While walking/driving a beach look for signs of structure. Wash outs are actually the thing to look for. They will and do change with the tides and weather. Large Bass will position themselves on the sides of these currents. Bass eat many things that are not as obvious as a school of pogies. Crabs, sand eels, squid, lobster, etc. etc................
What do these washouts look like, and what do you look for? Watch the waves, as they climb the sand the outgoing wash will channel, and form a current. These current cut the bottom into natural streambeds. Watch the direction of the channel, does it hook? Does it Eddy? Does it run parralel to the beach? bass are most times opportunistic feeders, they will lay up and wait for the food to get to them. I have on more than 1 occasion caught large Bass down current from schoolies and blues by chunking the rip currents down from these schools. Cows are fat lazy slobs! They hate to work for their chow. They lay down and wait for the scraps to float to them. Ever notice how a pogie head is the best bait for a striper? That's because blues chop the to peices, eat the bodies and the head sinks to the bottom. I have eye witnessed this on a scuba dive. A large school of blues hammered a school of menhaden the day before. I went down looking for lobster. What I saw verified the above statement. Large bass were hanging on the bottom inhaling the heads that literally carpeted the bay floor.
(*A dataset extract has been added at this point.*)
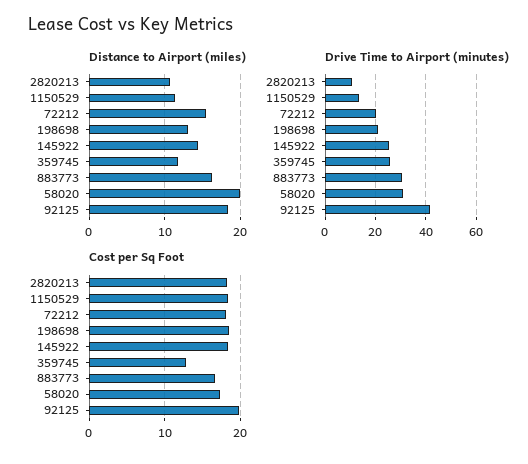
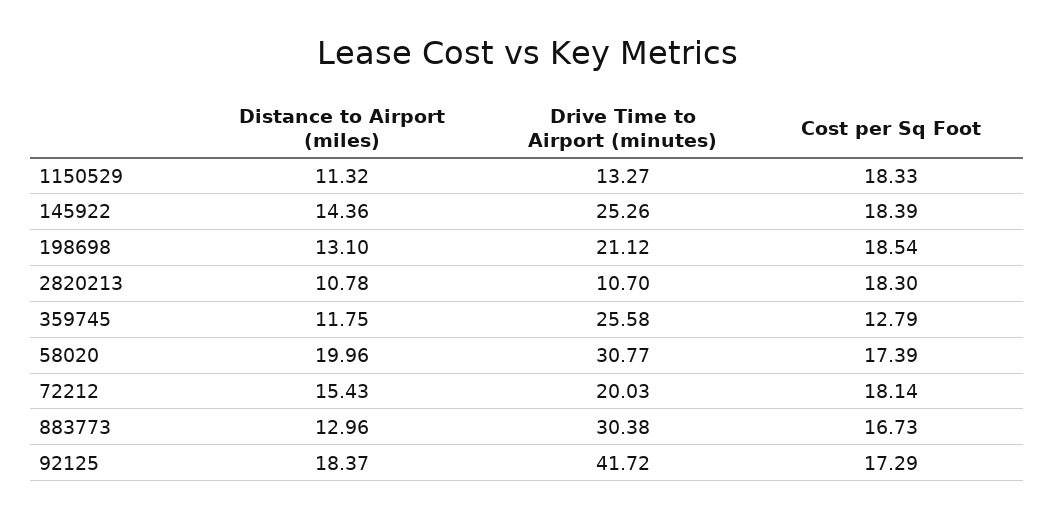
Distance to Airport (miles), 883773: 16 -> 12.96
Cost per Sq Foot, 92125: 20 -> 17.29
The effect of strong currents will channel bait fish and other striper foods to the waiting bass on the bottom in the sand bars that are present on any beach. Watch the waves climb and break as they come in. You will notice areas where the waves curl, roll, curl. The area they roll is the deap hole inbetween bars, Cast there. Use a locally known bait or imitator.
Bucktails are always a good choice as they imitate several known striper foods, such as sand eels, and squid. Baits you almost NEVER see surfacing.